Os Caprichos da Pluma de Clara Ferreira Alves

Sobre os caprichos da pluma de Clara Ferreira Alves já muitos escreveram. Vasco Pulido Valente até levou com um processo crime (por lhe ter chamado analfabeta). Mas há caprichos intoleráveis e um deles é querer escrever prosas inspiradas (o que é discutível quando falamos desta autora) recorrendo a “factos” que não o são. No texto que publica na revista “histórica” do Expresso deste fim de semana, a pluma caprichosa  inspira-se numa música do Sérgio Godinho que diz ter ouvido no Verão do PREC de 1975… Problema, a música em que Sérgio Godinho canta “Este é o primeiro dia do resto da tua vida” só surgiu em 1979, como revela o Porta da Loja:

Estávamos em 1975 e Sérgio Godinho cantava uma cantiga de 1978…

O Expresso de hoje publica uma revista que pretende começar a comemorar, com vários meses de antecedência, os seus 40 anos.
A revista, um número abrangendo a primeira década, de 1973 a 1982, a que seguirão outros para outras décadas, é pobre de imagens e de texto.

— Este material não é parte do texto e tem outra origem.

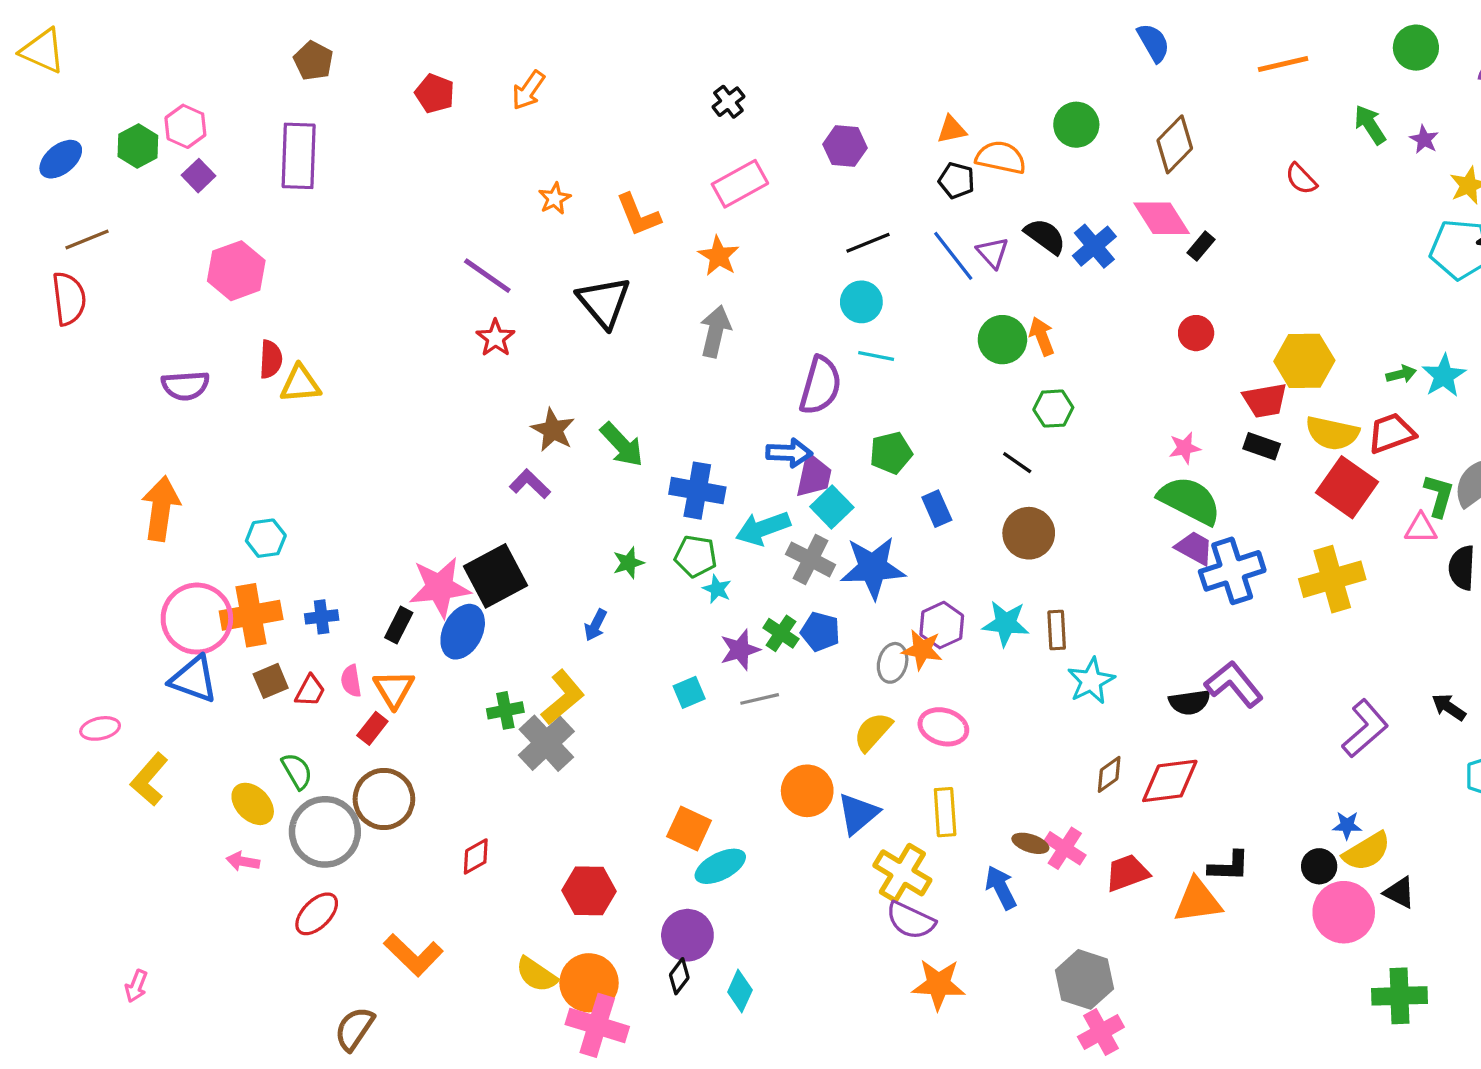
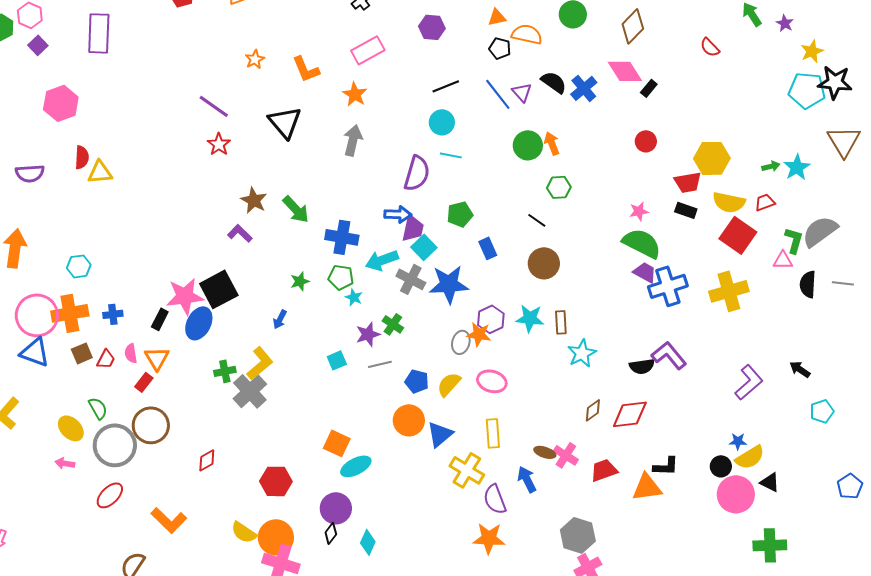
red trapezoid: (1391, 433) -> (765, 202), size x0.7
blue pentagon: (820, 632) -> (417, 381), moved
purple semicircle: (911, 920) -> (495, 499), moved, turned 44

Para explicar aos leitores o que foi essa primeira década, a direcção do jornal escolheu fotos de Rui Ochôa, que preenchem quase todo o espaço da revista e para escrever umas coisas, o sabe-tudo Miguel Sousa Tavares, mais o historiador Rui Ramos, um pândego da escrita chamado Luís Pedro Nunes e uma impagável Clara Ferreira Alves que ainda há-de chegar a directora do semanário, pelo caminho que o jornal leva.


O texto desta escriba emplumada duma ignorância que já mereceu a V.P.V. um processo crime (por lhe ter chamado analfabeta, o que a mesma achou ofensivo) é de truz.

Começa por relembrar “o Verão do Prec” de 1975 e assegura que “estava sentada numa cadeira ao sol, à beira da piscina pública de Coimbra. Sol de Junho. Nos altifalantes, a voz de Sérgio Godinho: “Este éo primeiro dia do resto da tua vida”.
E remata para o efeito prosódico: “e vem-me à memória uma frase batida: o povo unido nunca mais será vencido”.

Tirando o achado de escrita pindérica, o facto é que em Coimbra, na piscina pública, no mês de Junho de 1975, Sérgio Godinho poderia cantar por altifalantes coisas como o “cão raivoso”, a cachopa que lhe sabia a chocolate ou mesmo “tem ratos”, numa premonição acertada.

Porém, cantar um tema do disco pano cru que apenas saiu em 1978 é que se calhar ainda não podia, por muito esforço que fizesse na voz para a esticar no tempo, assim tanto.

A crónica histórica meteu água de piscina logo no primeiro período. E afundou-se.